Although there has been speculation as to how the Google ad changes will affect paid search, as of yet there has been fairly little comment on the changes from an SEO perspective. Alongside this, as Google’s Search Analytics report is currently stalled on February 23rd – coincidentally, around the time of the update – an independent analysis of the effect the changes could have on organic click through rate cannot yet take place.
Changes made to Knowledge Box
As of February 2016, the Knowledge Graph boxes that appear in Google’s SERPs can be manually updated by an of the account associated with the graph.
Previously, the information in knowledge box results was largely taken from structured data and schema mark-up on relevant websites.

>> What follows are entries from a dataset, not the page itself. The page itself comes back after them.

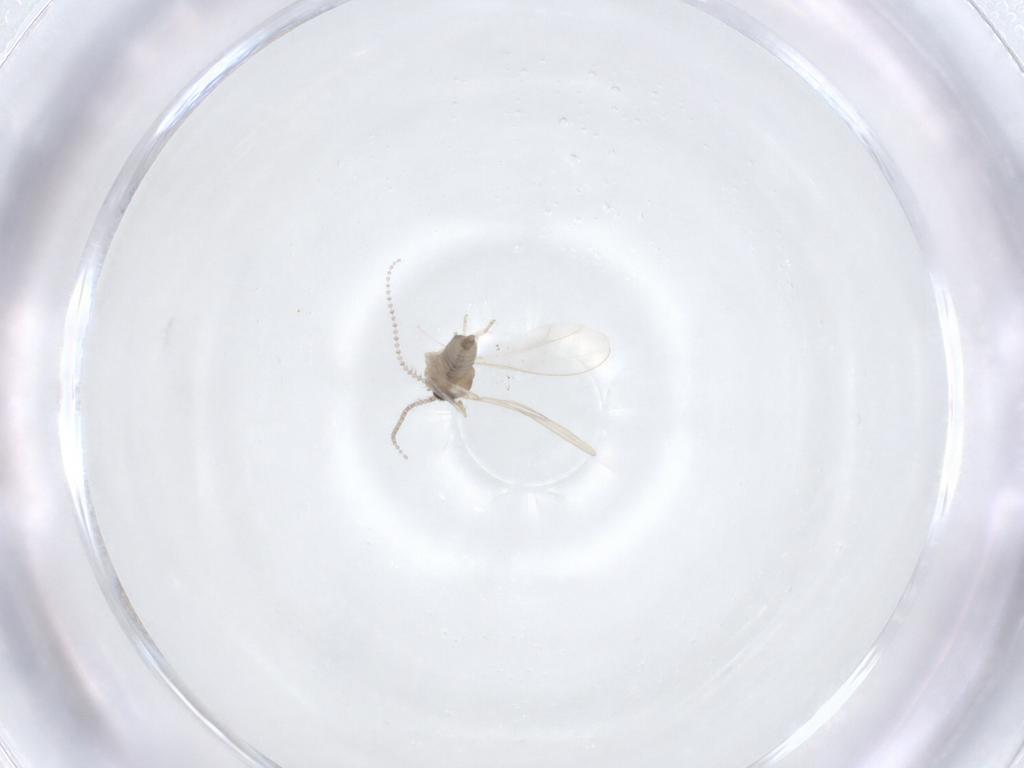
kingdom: Animalia
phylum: Arthropoda
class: Insecta
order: Diptera
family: Cecidomyiidae
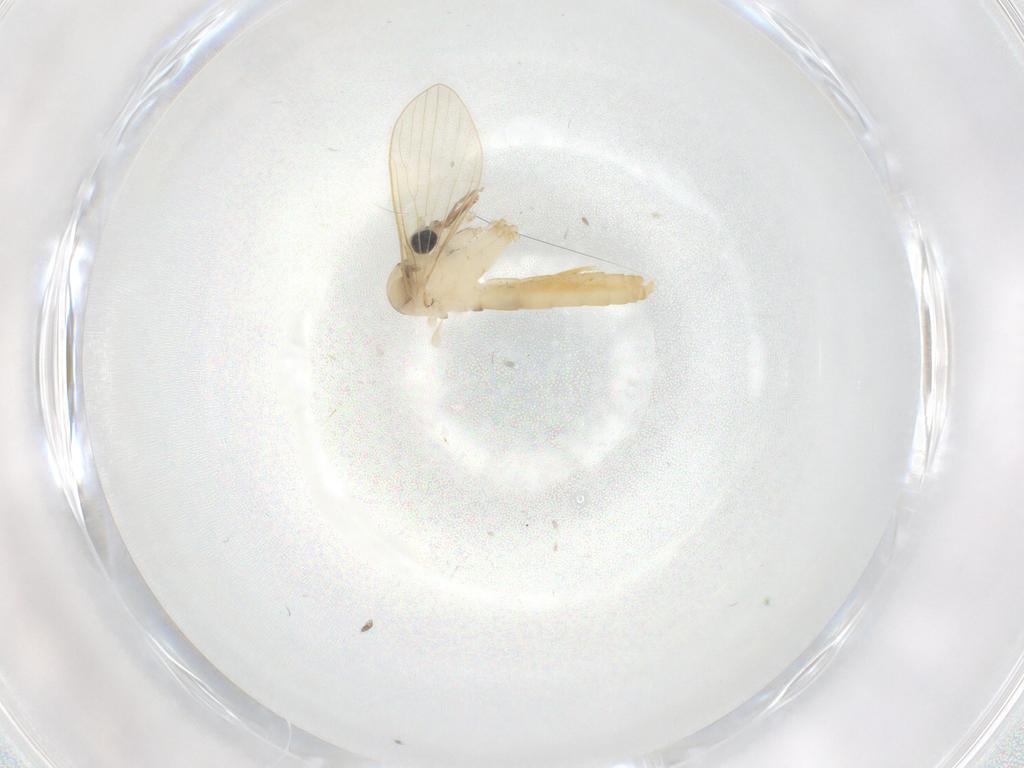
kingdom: Animalia
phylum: Arthropoda
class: Insecta
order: Diptera
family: Psychodidae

For example, if a business wanted its phone number, location, or social profiles to be displayed within its knowledge graph, this information would need to be included within the site’s schema mark-up.
With the recent update, “official representatives” of the company, person, or website associated with the knowledge graph can now “suggest a change” to the graph. However, this does not make schema redundant, and having valid and rich structured data is still important.

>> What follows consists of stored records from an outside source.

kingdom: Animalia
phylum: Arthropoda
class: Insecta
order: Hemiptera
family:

Although it’s not guaranteed that suggested changes will actually take place, the update gives a further degree of power to webmasters or account owners in ensuring that their site is visible in the SERPs.

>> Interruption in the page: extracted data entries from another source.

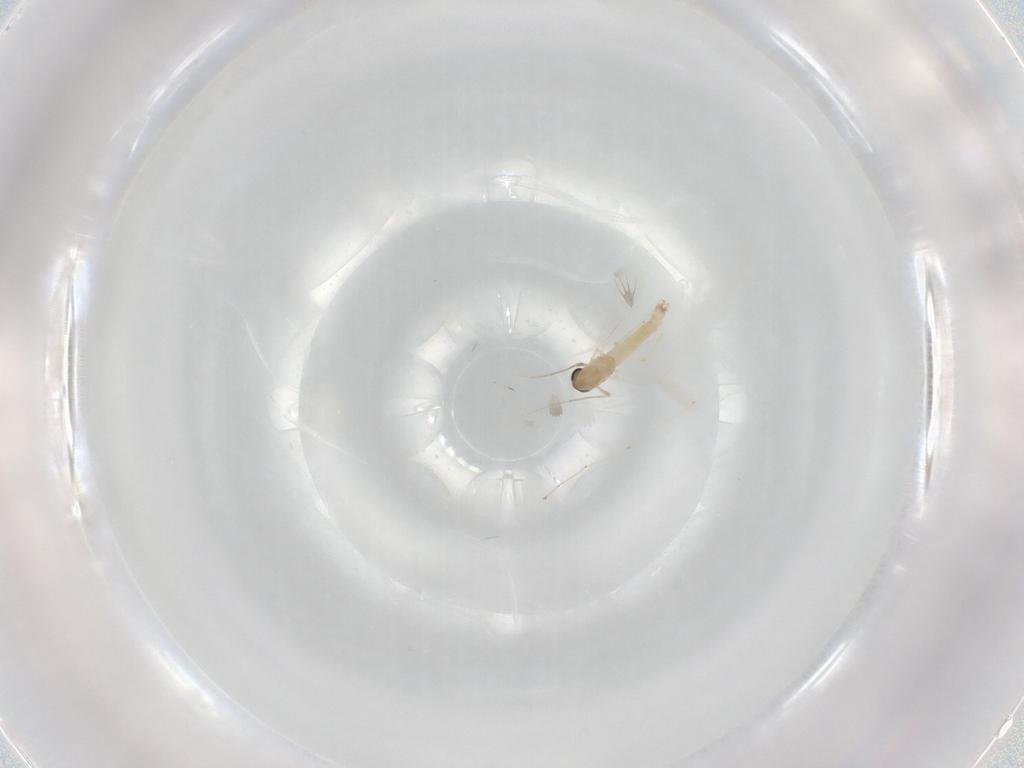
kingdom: Animalia
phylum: Arthropoda
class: Insecta
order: Diptera
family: Chironomidae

Accelerated Mobile Pages now live
After being trialed in a mobile demo site, Google’s Accelerated Mobile Pages are now showing as live in mobile results for all users.
Initially announced by Google in October 2015, the Accelerated Mobile Pages project is designed to help boost page speed, cut load times, and result in a faster mobile search experience.
The open source initiative is currently backed by around 6000 developers, with thousands of sites currently signed up to show AMPs.
At the time of writing, Google has declined to comment on whether accelerated mobile pages are likely to receive a ranking boost. However, when asked about AMP and natural search, Google’s David Besbris reiterated that page speed and load time are both relevant ranking factors. This hints that at some point in the future, Accelerated Mobile Pages could be treated preferentially in comparison to regular pages.
Study shows outbound links could affect rankings
In January, Google’s John Mueller stated that outbound links are not used as a ranking signal.
However, the results of a recent study suggest that this might not be the case. To test Google’s claims, US based SEO agency Reboot Online conducted an experiment to find whether outbound links really do have no effect on rankings.
Reboot created 10 new web pages, each containing similar but not identical copy. Each page contained a control nonsense keyword – Phylandocic – that before the experiment resulted in 0 search results. 5 of the 10 webpages linked out to high authority sites like the University of Oxford, and 5 contained no outbound links.
Once the webpages had been crawled, a search for Phylandocic resulted in the 10 webpages being displayed in the SERPs. It was found that the top 5 webpages were those that linked out externally, whereas the bottom 5 were those that had no links whatsoever.
Whilst the conditions of the experiment were by no means natural, the results seems to indicate that linking externally could in fact have some benefit to a site, going against Google’s recent comments.